Question to the Department for Environment, Food and Rural Affairs:
To ask the Secretary of State for Environment, Food and Rural Affairs, what steps she is taking to reduce fly-tipping in Newbury constituency.
Local councils are responsible for tackling fly-tipping in their area and have a range of enforcement powers to help them do so. These include fixed penalty notices of up to £1000 and prosecution action. We have published best practice guidance and case studies on the website of the National Fly-Tipping Prevention Group, which will support councils to make better use of their power to seize vehicles of suspected fly-tippers.
We are seeking powers in the Crime and Policing Bill to provide statutory fly-tipping enforcement guidance to support councils to consistently, appropriately and effectively exercise these existing powers.
Defra chairs the National Fly-Tipping Prevention Group through which we work with a wide range of stakeholders to share good practice on preventing fly-tipping.

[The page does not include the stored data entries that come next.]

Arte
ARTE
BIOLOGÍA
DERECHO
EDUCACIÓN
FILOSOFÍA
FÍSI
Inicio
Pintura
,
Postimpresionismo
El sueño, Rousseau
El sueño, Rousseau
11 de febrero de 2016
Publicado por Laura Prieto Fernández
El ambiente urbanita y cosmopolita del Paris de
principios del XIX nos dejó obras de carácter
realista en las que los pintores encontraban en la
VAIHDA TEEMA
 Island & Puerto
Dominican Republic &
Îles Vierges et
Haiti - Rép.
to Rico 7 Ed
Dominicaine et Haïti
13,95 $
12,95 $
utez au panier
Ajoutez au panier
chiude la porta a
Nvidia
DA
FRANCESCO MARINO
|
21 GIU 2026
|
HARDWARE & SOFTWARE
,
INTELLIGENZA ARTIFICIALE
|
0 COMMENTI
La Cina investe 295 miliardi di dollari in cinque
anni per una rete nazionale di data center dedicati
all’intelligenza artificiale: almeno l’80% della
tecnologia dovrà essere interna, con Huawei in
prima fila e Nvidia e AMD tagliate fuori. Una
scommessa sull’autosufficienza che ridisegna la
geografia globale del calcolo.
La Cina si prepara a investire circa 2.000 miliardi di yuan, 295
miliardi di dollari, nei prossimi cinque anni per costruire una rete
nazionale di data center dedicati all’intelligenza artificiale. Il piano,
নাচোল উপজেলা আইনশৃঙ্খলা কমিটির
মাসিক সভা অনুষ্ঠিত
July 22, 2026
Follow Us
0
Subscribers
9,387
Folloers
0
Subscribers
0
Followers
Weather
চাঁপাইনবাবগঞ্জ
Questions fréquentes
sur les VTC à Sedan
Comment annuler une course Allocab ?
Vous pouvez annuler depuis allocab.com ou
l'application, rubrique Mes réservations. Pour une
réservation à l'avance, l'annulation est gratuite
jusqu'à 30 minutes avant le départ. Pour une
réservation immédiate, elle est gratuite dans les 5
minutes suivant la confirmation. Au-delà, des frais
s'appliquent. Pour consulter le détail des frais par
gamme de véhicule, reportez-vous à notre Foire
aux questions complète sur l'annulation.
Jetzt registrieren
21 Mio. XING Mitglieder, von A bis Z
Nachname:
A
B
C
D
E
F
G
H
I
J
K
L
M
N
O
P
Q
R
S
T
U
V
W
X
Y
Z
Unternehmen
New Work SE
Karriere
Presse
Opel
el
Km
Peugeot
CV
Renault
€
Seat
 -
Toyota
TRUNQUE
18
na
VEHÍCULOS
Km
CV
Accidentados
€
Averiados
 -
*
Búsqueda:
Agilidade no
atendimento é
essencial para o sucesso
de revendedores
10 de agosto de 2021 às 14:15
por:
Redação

We committed in our manifesto to force fly-tippers and vandals to clean up their mess. Defra will consult on giving local councils the powers to issue fly-tippers with conditional cautions, one of a range of pre-court community-based sanctions. These cautions could see offenders complete up to 20 hours of unpaid work, cleaning our streets or parks, and pay back the cost of cleaning up the waste that they have dumped on public land. If an offender admits to the crime, agrees to the caution and complies with the conditions, they will not face prosecution.

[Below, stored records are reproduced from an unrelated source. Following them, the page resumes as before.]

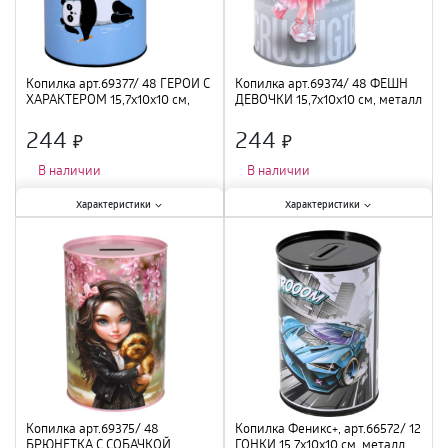
Копилка арт.69377/ 48 ГЕРОИ С
Копилка арт.69374/ 48 ФЕШН
ХАРАКТЕРОМ 15,7х10х10 см,
ДЕВОЧКИ 15,7х10х10 см, металл
металл
244
244
×
×
В наличии
В наличии
Характеристики:
Характеристики:
Характеристики
Характеристики
Тематика
:
интерьерная
;
Тематика
:
интерьерная
;
Материал
:
металл
;
Материал
:
металл
;
Высота
:
10,4 см
;
Высота
:
10,4 см
;
Копилка арт.69375/ 48
Копилка Феникс+, арт.66572/ 12
БРЮНЕТКА С СОБАЧКОЙ
ГОНКИ 15,7х10х10 см, металл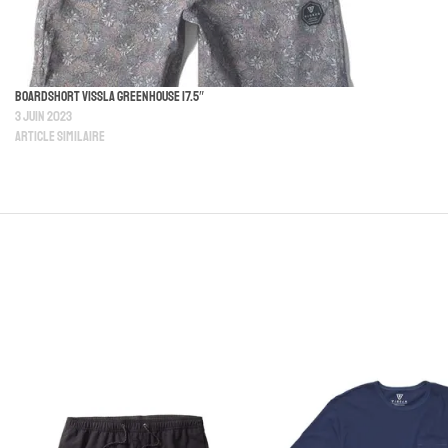
Boardshort Vissla Greenhouse 17.5″
3 juin 2023
Article similaire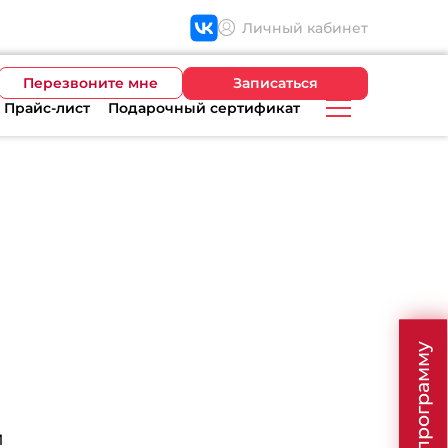
Личный кабинет
Перезвоните мне
Записаться
Прайс-лист
Подарочный сертификат
й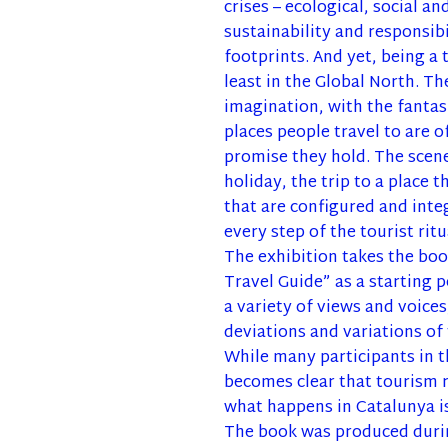
crises – ecological, social a
sustainability and responsib
footprints. And yet, being a 
least in the Global North. Th
imagination, with the fantas
places people travel to are o
promise they hold. The scene
holiday, the trip to a place 
that are configured and inte
every step of the tourist ritu
The exhibition takes the boo
Travel Guide” as a starting 
a variety of views and voices
deviations and variations of
While many participants in th
becomes clear that tourism r
what happens in Catalunya i
The book was produced durin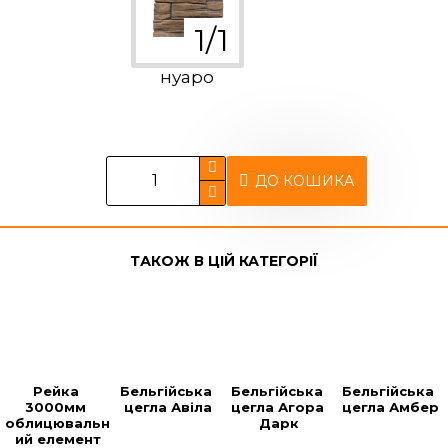
нуаро
ДО КОШИКА
ТАКОЖ В ЦІЙ КАТЕГОРІЇ
Рейка 
Бельгійська 
Бельгійська 
Бельгійська 
3000мм 
цегла Авіла
цегла Агора 
цегла Амбер
облицювальн
Дарк
ий елемент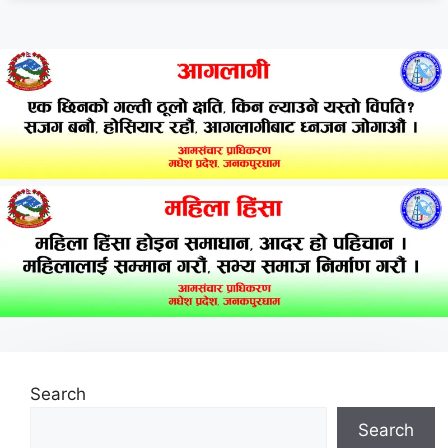
Search
Search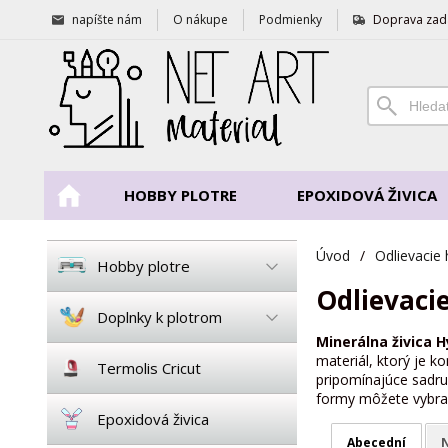
napíšte nám
O nákupe
Podmienky
Doprava zad
HOBBY PLOTRE
EPOXIDOVÁ ŽIVICA
Úvod
/
Odlievacie
Hobby plotre
Odlievaci
Doplnky k plotrom
Minerálna živica 
materiál, ktorý je 
Termolis Cricut
pripomínajúce sadru
formy môžete vybrať
Epoxidová živica
Abecední
N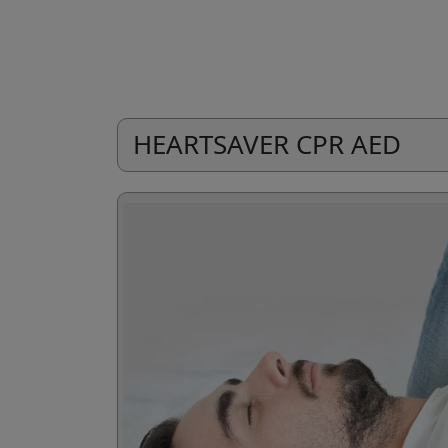
HEARTSAVER CPR AED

We are looking at measures to award penalty points on driving licences for those found guilty of fly-tipping – which could lead to them losing their licences altogether. This would make it harder for offenders to continue dumping illegally if they are disqualified from driving and send a clear warning that fly-tipping is not tolerated.
Currently within the Newbury constituency, there are no reports of large-scale fly tips being investigated by the Environment Agency. There is one major Environment Agency investigation that includes (but isn’t limited to) an illegal waste site in the constituency.
Depositing of new waste to this illegal site has been stopped since 2024.